All’ultima giornata frutticola di Cles non è stato presentato il consuntivo del monitoraggio scopazzi che anche nel 2016 è stato effettuato in tutto il Trentino. Rendere pubblici i dati riferiti alle diverse zone frutticole dovrebbe essere un obbligo
DAL BLOG
Di Sergio Ferrari - 05 marzo 2017

 Laureato in Scienze Agrarie all'Università di Padova, dal 1961 al 1994 è stato docente all'Istituto Agrario di San Michele

Contrariamente a quanto succedeva nelle precedenti edizioni, durante l’ultima giornata frutticola di Cles non è stato presentato il consuntivo del monitoraggio scopazzi che anche nel 2016 è stato effettuato in tutto il Trentino. Rendere pubblici i dati riferiti alle diverse zone frutticole dovrebbe essere un obbligo per il fatto che il costo dei sopralluoghi è almeno parzialmente a carico della Provincia.

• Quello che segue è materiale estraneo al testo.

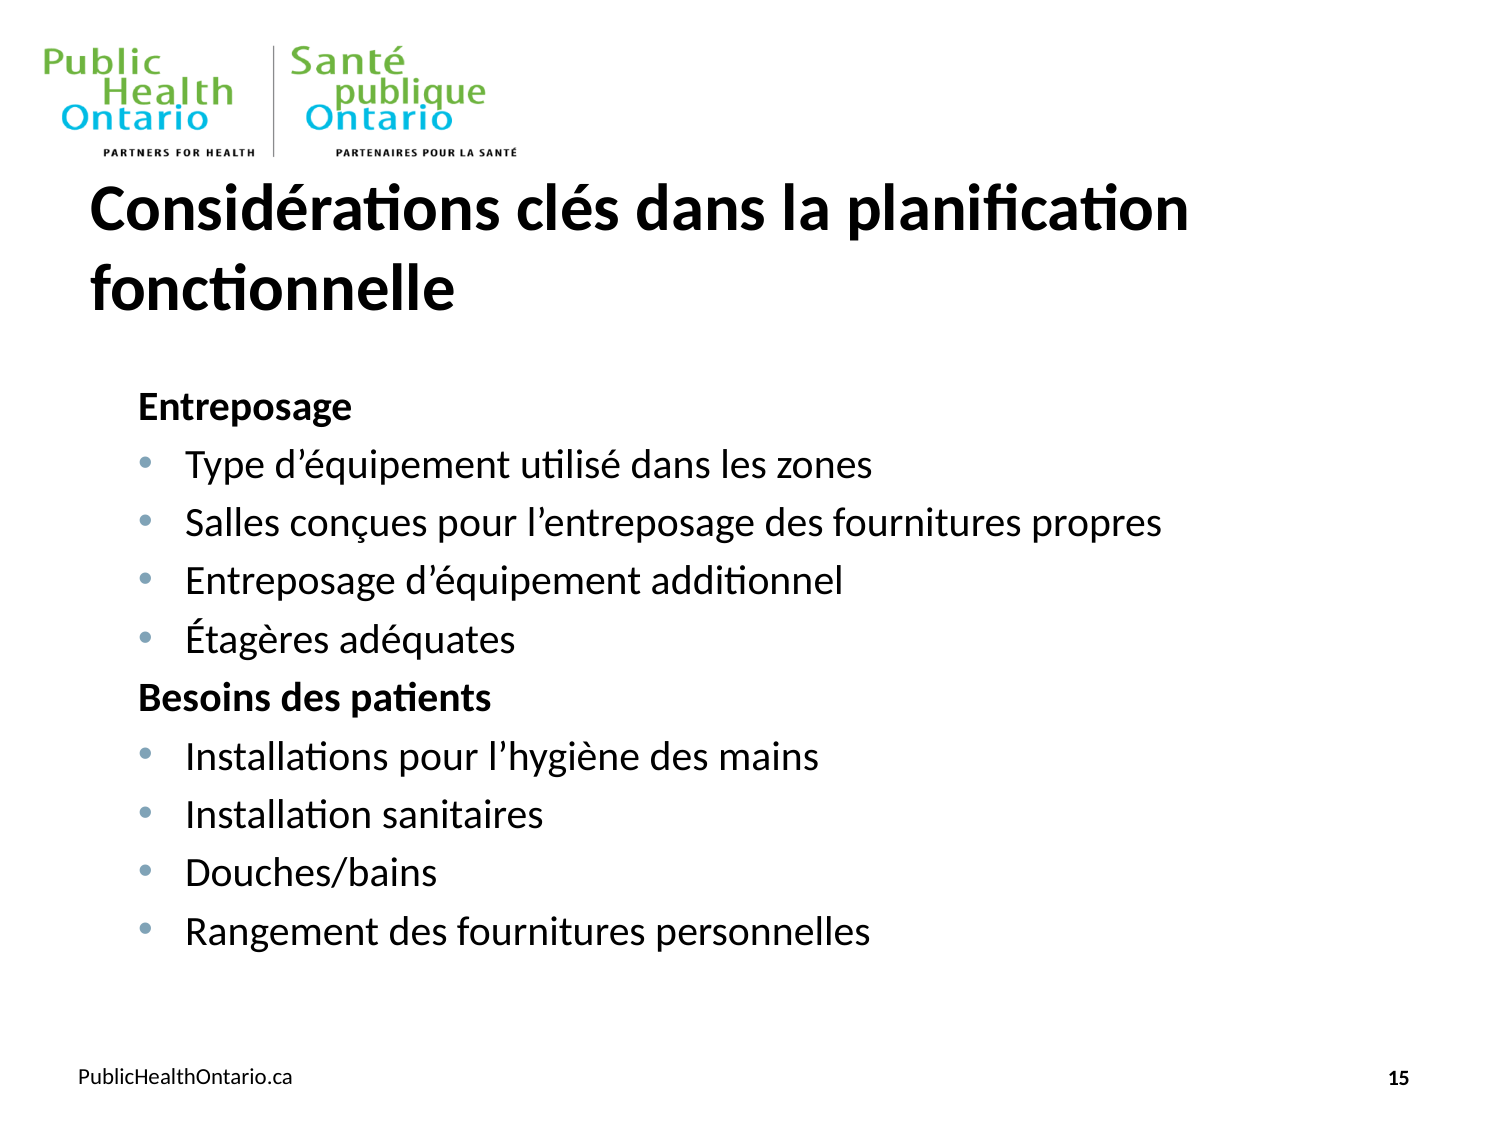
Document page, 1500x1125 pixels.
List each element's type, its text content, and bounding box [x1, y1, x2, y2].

picture [37, 37, 525, 165]
title Considérations clés dans la planification fonctionnelle [75, 187, 1425, 300]
slide_number 15 [1287, 1057, 1425, 1096]
list Entreposage Type d’équipement utilisé dans les zones Salles conçues pour l’entreposage des fournitures propres Entreposage d’équipement additionnel Étagères adéquates Besoins des patients Installations pour l’hygiène des mains Installation sanitaires Douches/bains Rangement des fournitures personnelles [75, 312, 1425, 1038]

Non basta riferirli alle cooperative di zona.

 

Un confronto con altre zone servirebbe anche per misurare l’effetto dei trattamenti contro le psille vettrici del micoplasma e dell’estirpazione delle piante segnate. Il responsabile dell’area consulenza del Centro per il trasferimento tecnologico della Fondazione Mach, Claudio Ioriatti, ha assicurato che prossimamente la stagista che si occupa d’insetti vettori pubblicherà il resoconto dei dati raccolti in 15 anni di monitoraggio, con adeguato commento.

 

I sintomi tipici della malattia sono l'affastellamento dei germogli e le foglie allungate. Gli affastellamenti dei germogli, a forma di "scopa", sono di colore rosso e il legno non è completamente maturato. L’agente patogeno della malattia sono batteri trasmessi per mezzo di insetti vettori, quali le psille Cacopsylla picta e Cacopsylla melanoneura.